Your assignment: The listing that follows should be copied in full and exactly, with no pictures.

§ §

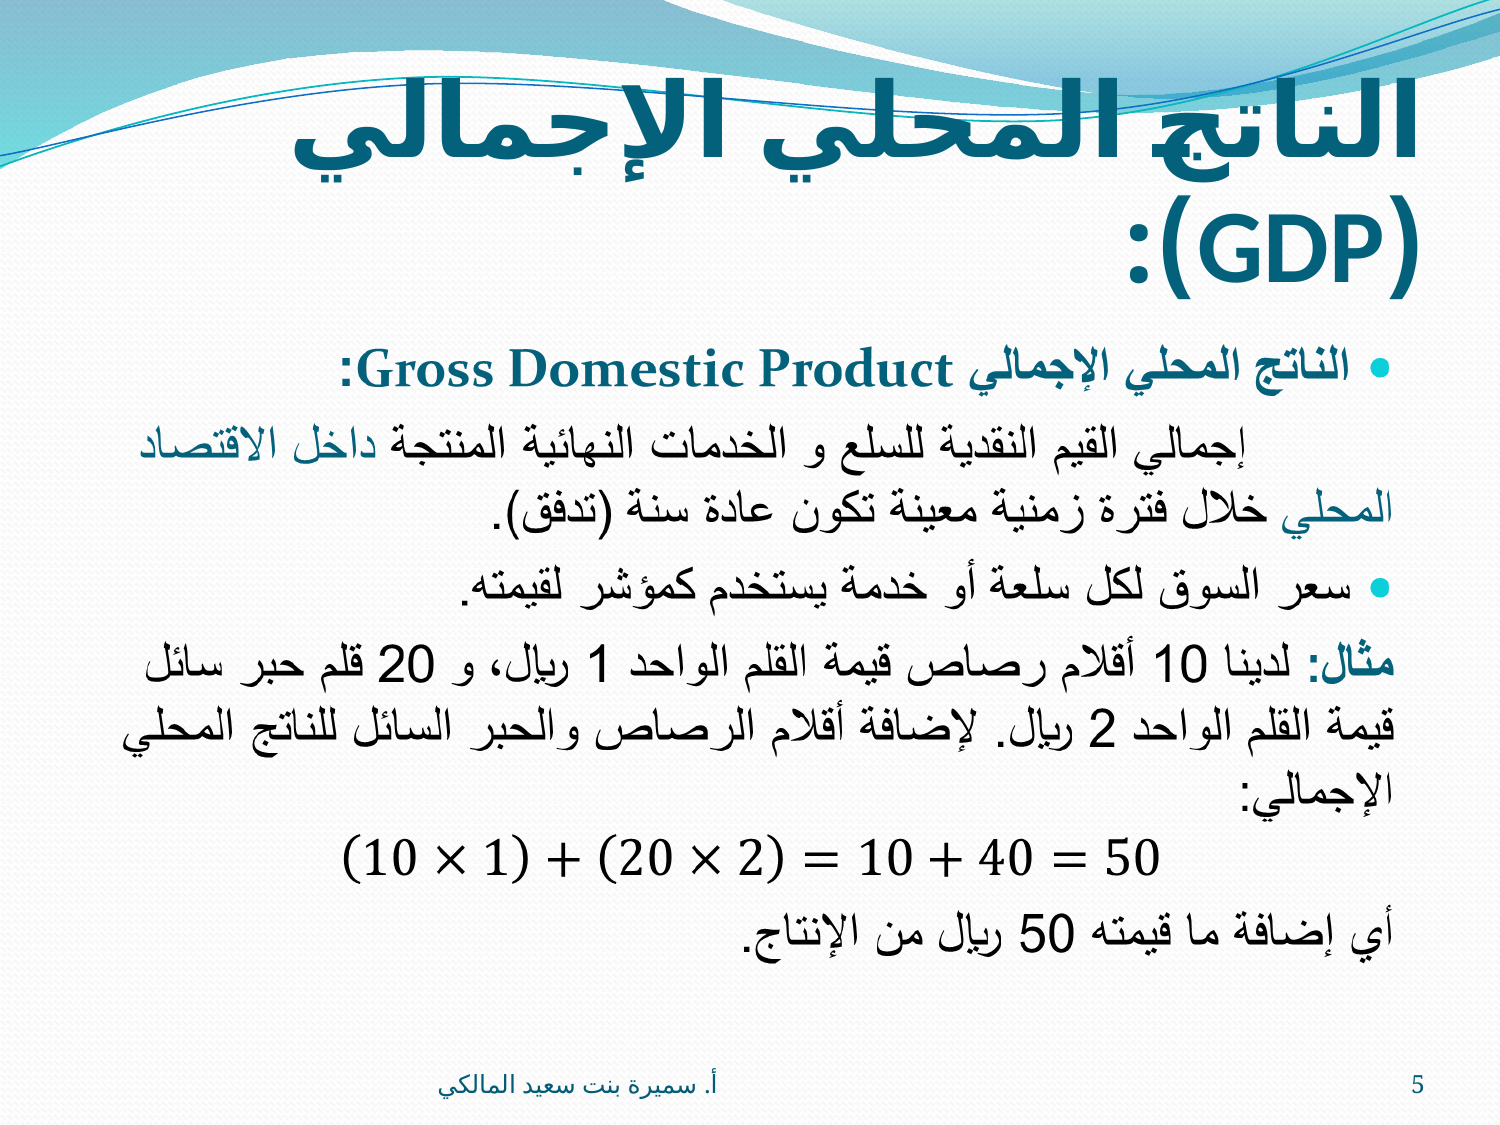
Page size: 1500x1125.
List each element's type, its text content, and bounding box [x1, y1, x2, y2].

slide_number 5 [1299, 1042, 1425, 1103]
list [75, 317, 1425, 1038]
footer أ. سميرة بنت سعيد المالكي [437, 1042, 988, 1103]
title الناتج المحلي الإجمالي (GDP): [75, 115, 1425, 303]
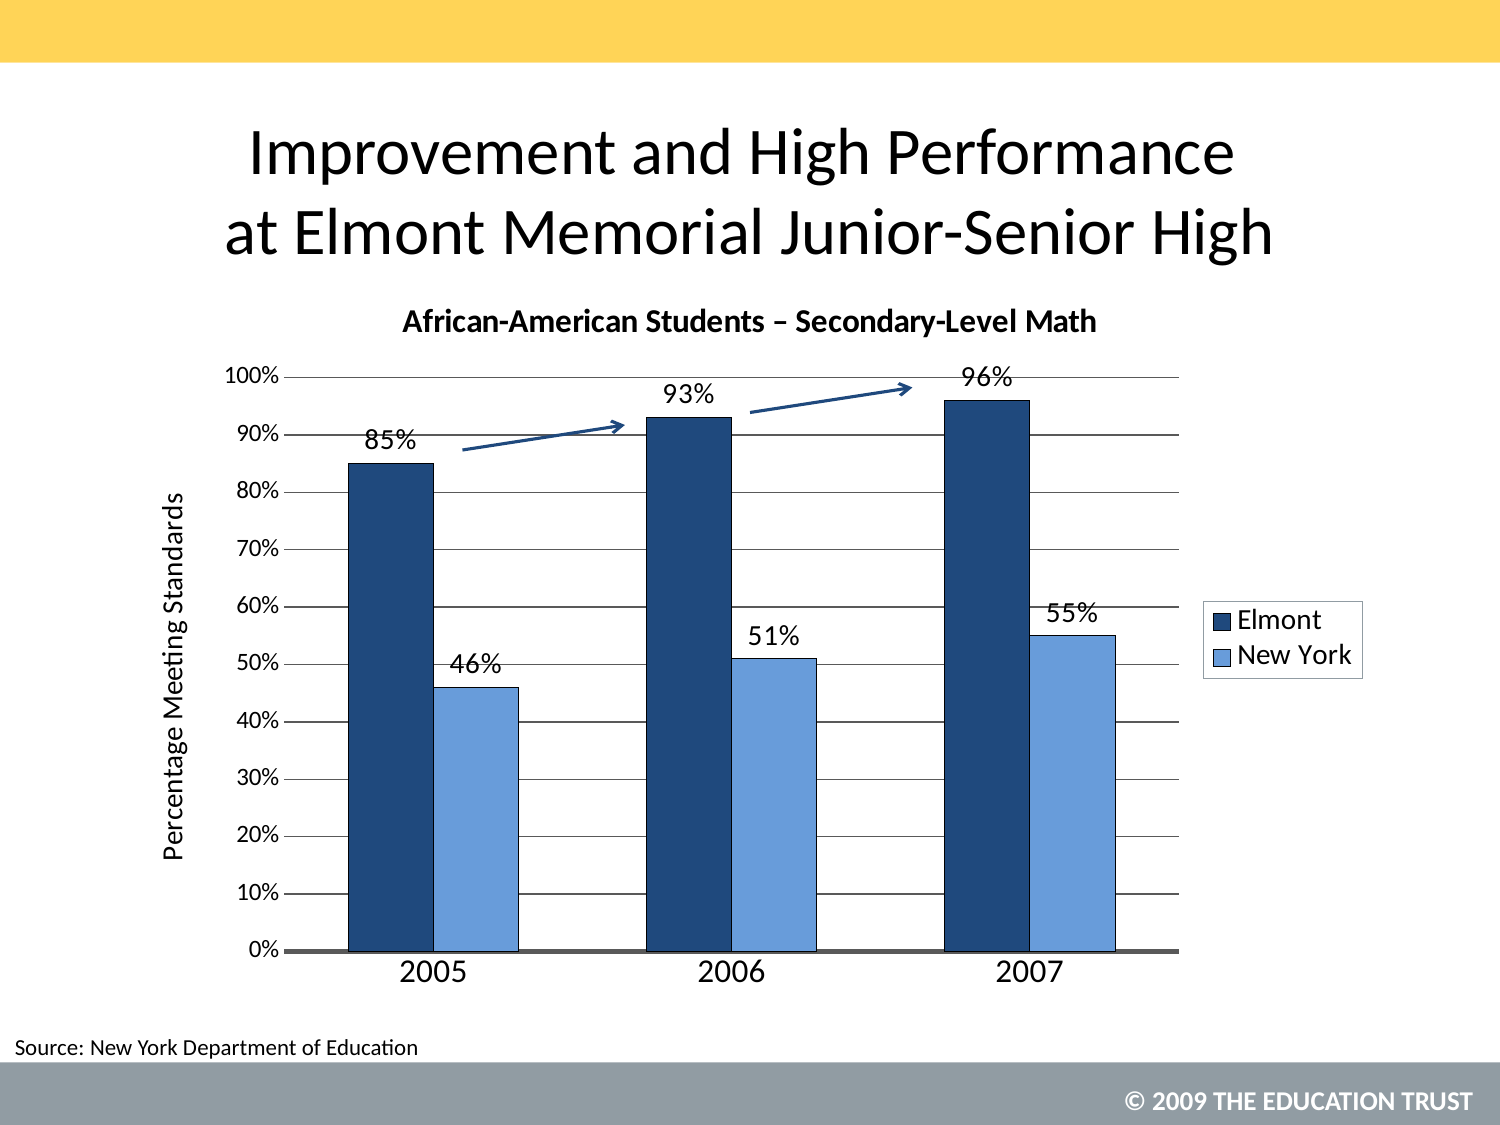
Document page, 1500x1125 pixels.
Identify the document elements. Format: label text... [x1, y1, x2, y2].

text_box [462, 424, 626, 451]
list New York Department of Education [74, 1024, 888, 1063]
chart [124, 274, 1376, 1006]
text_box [749, 387, 913, 413]
title Improvement and High Performance at Elmont Memorial Junior-Senior High [74, 99, 1426, 276]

§ §

Your solution:
Page size: 1500x1125.
List each element's type, its text content, and bounding box [x1, y1, x2, y2].

slide_number 5 [1299, 1042, 1425, 1103]
list [75, 317, 1425, 1038]
footer أ. سميرة بنت سعيد المالكي [437, 1042, 988, 1103]
title الناتج المحلي الإجمالي (GDP): [75, 115, 1425, 303]
Document page, 1500x1125 pixels.
Identify the document elements. Format: label text... [x1, y1, x2, y2].

text_box [462, 424, 626, 451]
list New York Department of Education [74, 1024, 888, 1063]
chart [124, 274, 1376, 1006]
text_box [749, 387, 913, 413]
title Improvement and High Performance at Elmont Memorial Junior-Senior High [74, 99, 1426, 276]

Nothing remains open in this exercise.